### Modification records
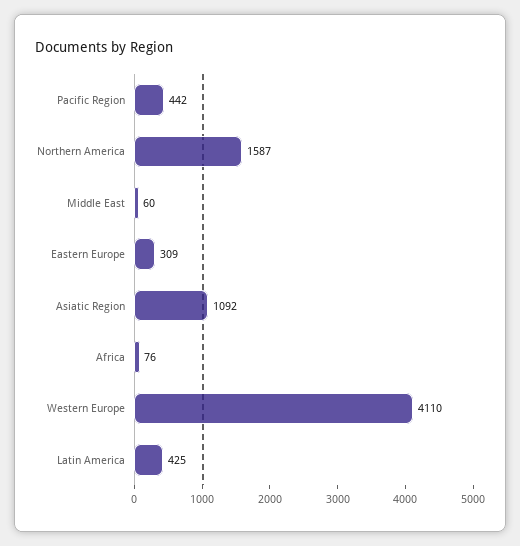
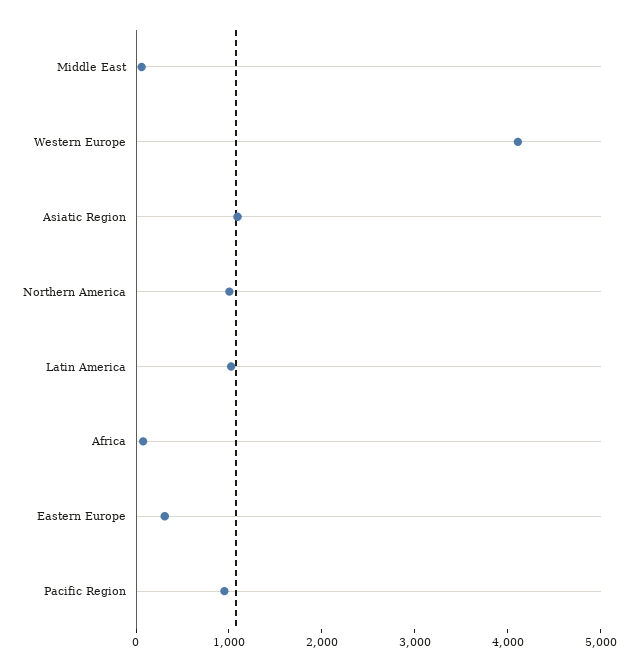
  {
-   "Pacific Region": 442,
+   "Pacific Region": 1000,
-   "Northern America": 1587,
+   "Northern America": 1000,
    "Middle East": 60,
    "Eastern Europe": 309,
    "Asiatic Region": 1092,
    "Africa": 76,
    "Western Europe": 4110,
-   "Latin America": 425
+   "Latin America": 1000
  }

### Required work
Output each record precisely as it appears, and drop every picture.

### Worked solution
  {
-   "Pacific Region": 442,
+   "Pacific Region": 1000,
-   "Northern America": 1587,
+   "Northern America": 1000,
    "Middle East": 60,
    "Eastern Europe": 309,
    "Asiatic Region": 1092,
    "Africa": 76,
    "Western Europe": 4110,
-   "Latin America": 425
+   "Latin America": 1000
  }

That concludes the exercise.